Economics-wise, Health care is an interesting service, for most other services (mobile phone, entertainment etc.) consumer would like to have more. For health care most people (deep in their heart) really don’t want to use more. Once in water-cooler talk I asked my co-worker what plan (HMO, PPO) should I pick, pros and cons, he said “the best way is not to get sick” 🙂

That’s a really good point. I understand there is different views on use of health care and drugs between people in China and in the US, and between different people in the same country. But it seems to me generally the people in the US take more prescription drugs than people in China: Lipitor for one. Another interesting point, is currently US consumers pay a large portion of the western drug companies’ R&D cost, due to the high price consumers pay (vs. the price consumers in Canada pay).

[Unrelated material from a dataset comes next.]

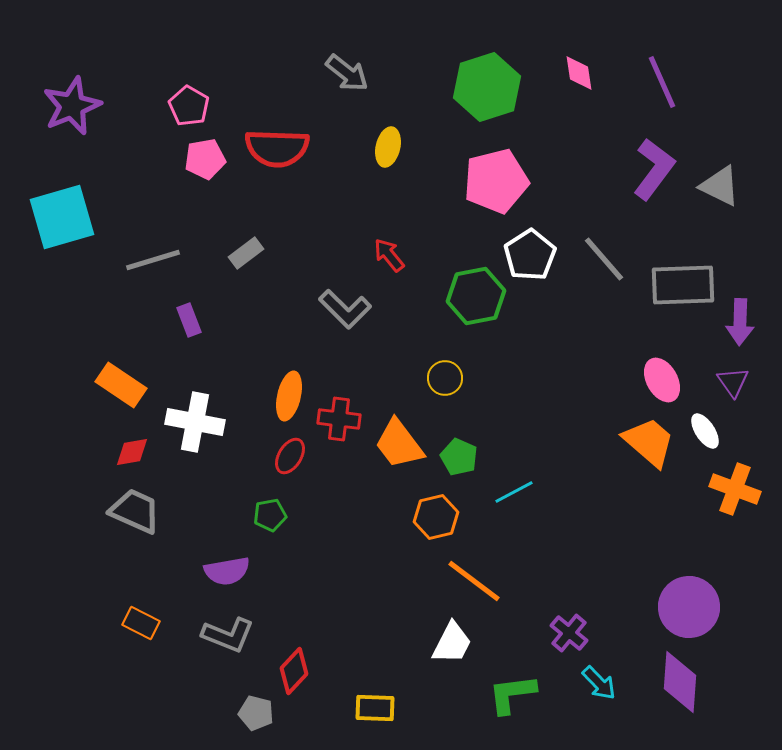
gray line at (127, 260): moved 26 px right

Besides drug cost (both the price and the consumption of prescription drugs), other service cost also keep rising. Diagnostics, hospital stay, surgery, and so on. The money went through the following route:

consumers, employers and US government => Medicare/Medicaid and private insurance providers => doctors, hospitals, drug companies (via. drug benefits management companies or Walgreen/CVS stc.) and other service providers

To be continued. For next episode I will talk about the accessibility of healthcare services in the US, from personal experience. Note accessibility comes hand in hand with cost, those two things are not isolated.

Bonus material
The following was written early this year, when the stock market was in turmoil and Madoff was in the headline. Last night I was watching the Enron documentary: the smartest guys in the room. When Enron talks about the broadband trading, and trading (gambling) on weather, I was thinking: wow, this emperor has no clothes. Sadly, Madoff cheated on many old people, just like Enron cheated the PGE (Portland Generator and Energy?) line workers: their retirement was tied up in the Enron stocks as Enron executives was unloading 1$ billion worth of stock, and those executives told the employees everything was fine.

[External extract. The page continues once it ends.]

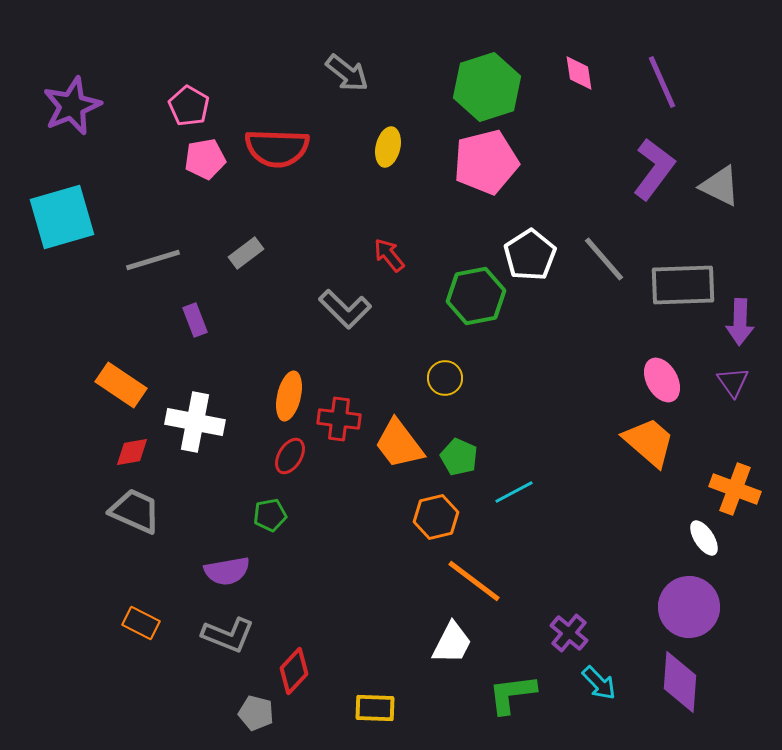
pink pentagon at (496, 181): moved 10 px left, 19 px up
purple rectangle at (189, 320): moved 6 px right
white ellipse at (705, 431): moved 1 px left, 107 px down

Life insurers and mutual fund?
I have a quite wild thought. I think in a broad terms, all these life insurers and mutual fund serve a same goal: help people manage their retirement income. The former provides this annuity (which means the participants need to contribute monthly), this is very much like pension (although one can argue employers pay for that, but hey where the employer’s money come from). For mutual fund, if we can dollar average cost (put in fixed amount each month), that’s very similar to the life insurance senario.

Then comes to the withdrawal stage. If the investments go sour, they can use new money to pay off the old obligations. Hey, are we talking about Ponzi scheme here? Why we only punish Madoff?